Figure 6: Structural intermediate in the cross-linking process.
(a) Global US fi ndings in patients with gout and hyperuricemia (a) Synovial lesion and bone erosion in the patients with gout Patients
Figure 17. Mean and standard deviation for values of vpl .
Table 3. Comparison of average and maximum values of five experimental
============================================================
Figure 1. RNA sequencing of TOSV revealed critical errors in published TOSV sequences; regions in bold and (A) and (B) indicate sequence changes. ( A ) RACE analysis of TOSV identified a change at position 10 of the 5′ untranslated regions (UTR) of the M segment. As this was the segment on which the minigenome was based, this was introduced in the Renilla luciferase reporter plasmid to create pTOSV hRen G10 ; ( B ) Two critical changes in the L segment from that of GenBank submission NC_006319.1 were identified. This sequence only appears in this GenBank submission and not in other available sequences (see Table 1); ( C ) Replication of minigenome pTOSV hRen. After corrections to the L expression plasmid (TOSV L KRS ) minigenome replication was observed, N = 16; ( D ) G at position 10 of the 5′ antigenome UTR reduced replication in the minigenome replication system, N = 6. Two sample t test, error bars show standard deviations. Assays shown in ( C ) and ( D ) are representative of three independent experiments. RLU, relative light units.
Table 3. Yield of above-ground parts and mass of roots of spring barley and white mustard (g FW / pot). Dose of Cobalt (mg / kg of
============================================================
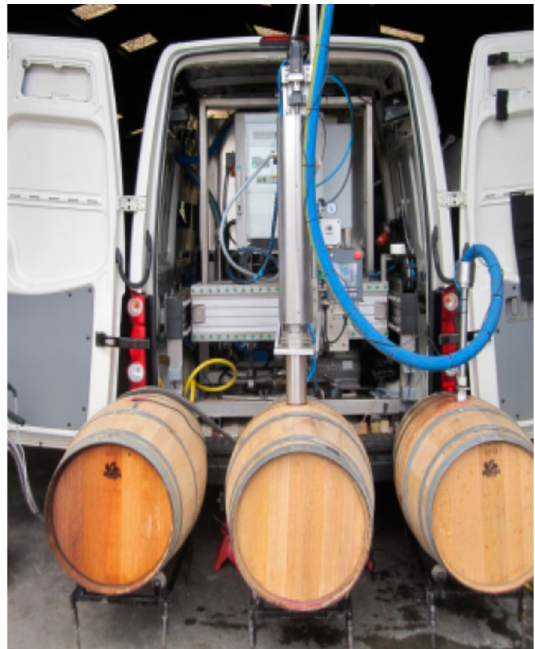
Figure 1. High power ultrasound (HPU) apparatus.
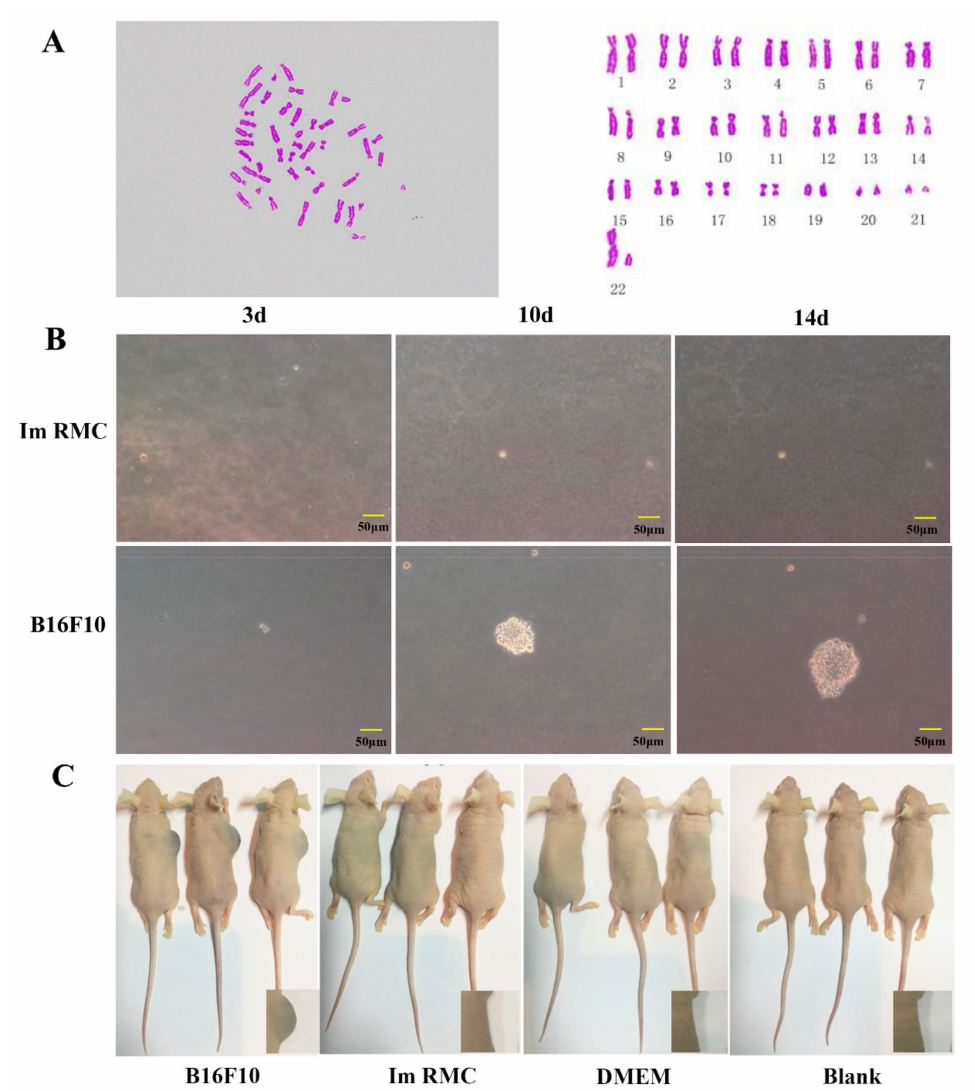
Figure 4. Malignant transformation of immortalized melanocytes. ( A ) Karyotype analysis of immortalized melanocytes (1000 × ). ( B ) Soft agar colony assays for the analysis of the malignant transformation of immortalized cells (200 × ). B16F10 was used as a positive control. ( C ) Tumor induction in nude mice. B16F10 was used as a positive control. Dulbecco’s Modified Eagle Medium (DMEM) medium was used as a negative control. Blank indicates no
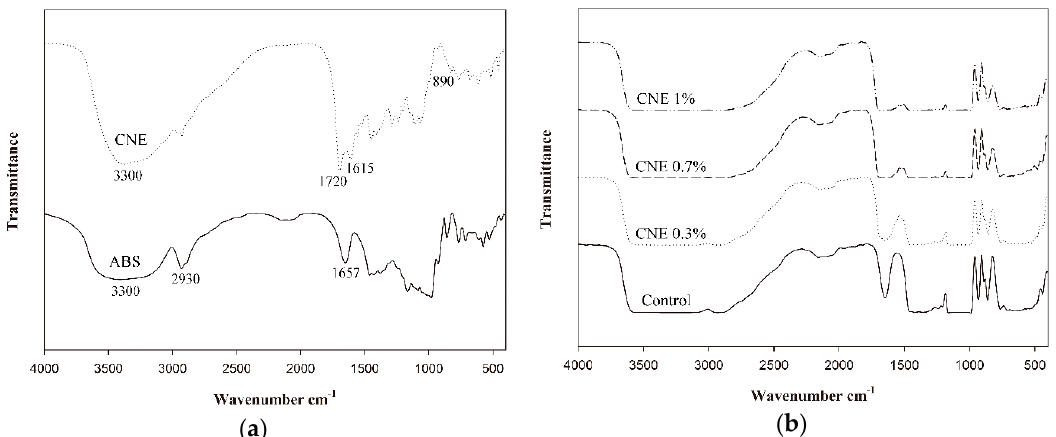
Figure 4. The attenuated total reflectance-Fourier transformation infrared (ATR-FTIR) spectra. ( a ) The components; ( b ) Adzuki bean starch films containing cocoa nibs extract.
============================================================
WHAT IS NEEDED: Above are the records; from them, give again exactly the lines from the one containing "Figure 6: Structural" through the one containing "Table 3. Comparison", both included.

RESPONSE AREA:
Figure 6: Structural intermediate in the cross-linking process.
(a) Global US fi ndings in patients with gout and hyperuricemia (a) Synovial lesion and bone erosion in the patients with gout Patients
Figure 17. Mean and standard deviation for values of vpl .
Table 3. Comparison of average and maximum values of five experimental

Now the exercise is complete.